In July 2009, a real estate firm bought 45-51 Park Place, New York. The old building, two blocks away from the World Trade Centre site (Ground Zero), was damaged in the 9/11 attacks. The firm, owned by Sharif El-Gamal, had planned to build a condominium, but then decided to create an Islamic cultural centre, to be run by the Kuwaiti-American Sufi leader Feisal Abdul Rauf. In December 2009, Rauf announced plans for his Cordoba House. The local Community Board backed him, and so did most of the political establishment. To most people Rauf appeared harmless. As William Dalrymple put it in The New York Times, his slightly New Agey rhetoric makes him sound, for better or worse, like a Muslim Deepak Chopra. Laura Ingraham of Fox even told Rauf's wife, Daisy Khan, the head of the American Society for Muslim Advancement: I like what you're trying to do.

We want to push back against the extremists, Rauf told The New York Times in December. That is how the story was framed.

In July 2010, six months after the project appeared sanctified, Sarah Palin sent out a plea on Twitter: Ground Zero Mosque supporters: doesn't it stab you in the heart, as it does ours throughout the heartland? Peaceful Muslims, pls refudiate [ sic]. Sarah Palin picked up the trail from the fulminations of Pamela Geller's blog, Atlas Shrugs, which was given a sounding board by Rupert Murdoch's New York Post and, later, by Fox News. Pamela Geller's tone is instructive. When the Community Board approved the project, she wrote, This is Islamic domination and expansionism. The location is no accident. Just as al-Aqsa was built on top of the Temple in Jerusalem.

The tenor resembles that of David Gaubatz, whose Muslim Mafia: Inside the Secret Underworld That's Conspiring to Islamize America is an influential book in the far Right. Mark Williams of the Tea Party Express took up the cudgels with similar language. On September 11, as Terry Jones will burn his Qurans in Gainesville, Pamela Geller's Stop Islamization of America will host a rally in New York City. She will share the stage with the Dutch politician Geert Wilders, himself a notorious Islamophobe.

On August 13, Obama spoke solemnly on behalf of Cordoba House. The next day he walked away from his endorsement. Senior members of the Democratic Party (including the Senate leader) made public statements against the mosque and cultural centre. Vice-President Joe Biden hastily told the press that the President doesn't believe that the Tea Party is a racist organisation. I don't believe that. Very conservative. Very different views on government and a whole lot of things. But it is not a racist organisation. The toxicity has overwhelmed the White House. It is unable to be principled against racism.

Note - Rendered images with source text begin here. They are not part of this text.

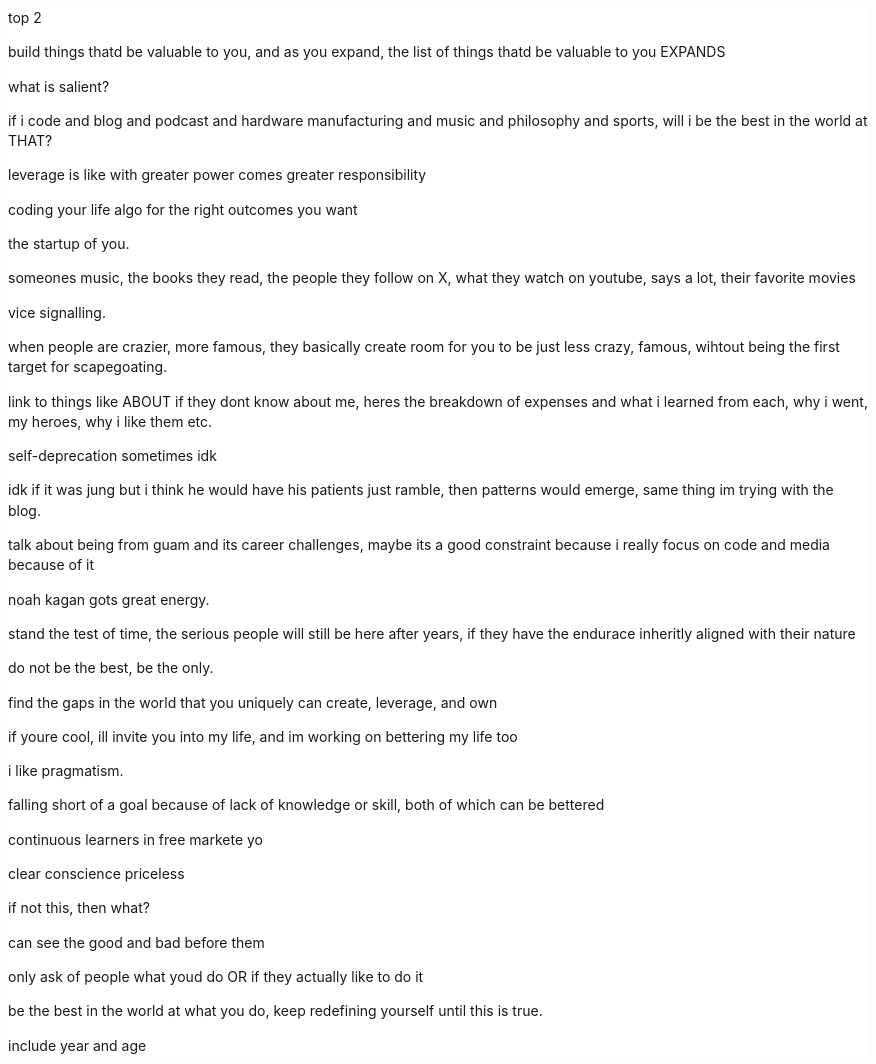 top 2

build things thatd be valuable to you, and as you expand, the list of things thatd be valuable to you EXPANDS

what is salient?

if i code and blog and podcast and hardware manufacturing and music and philosophy and sports, will i be the best in the world at THAT?

leverage is like with greater power comes greater responsibility

coding your life algo for the right outcomes you want

the startup of you.

someones music, the books they read, the people they follow on X, what they watch on youtube, says a lot, their favorite movies

vice signalling.

when people are crazier, more famous, they basically create room for you to be just less crazy, famous, wihtout being the first target for scapegoating.

link to things like ABOUT if they dont know about me, heres the breakdown of expenses and what i learned from each, why i went, my heroes, why i like them etc.

self-deprecation sometimes idk

idk if it was jung but i think he would have his patients just ramble, then patterns would emerge, same thing im trying with the blog.

talk about being from guam and its career challenges, maybe its a good constraint because i really focus on code and media because of it

noah kagan gots great energy.

stand the test of time, the serious people will still be here after years, if they have the endurace inheritly aligned with their nature

do not be the best, be the only.

find the gaps in the world that you uniquely can create, leverage, and own

if youre cool, ill invite you into my life, and im working on bettering my life too

i like pragmatism.

falling short of a goal because of lack of knowledge or skill, both of which can be bettered

continuous learners in free markete yo

clear conscience priceless

if not this, then what?

can see the good and bad before them

only ask of people what youd do OR if they actually like to do it

be the best in the world at what you do, keep redefining yourself until this is true.

include year and age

The NAACP has been fierce. Attacked openly by the Tea Party Express, its leader Ben Jealous has fired back. On October 2, the NAACP and the labour movement have planned a rally in Washington, DC. Called One Nation, the rally hopes to begin a push back against the white fright that has paralysed public discourse. Such a show of strength, it is hoped, might turn the tide against the far Right.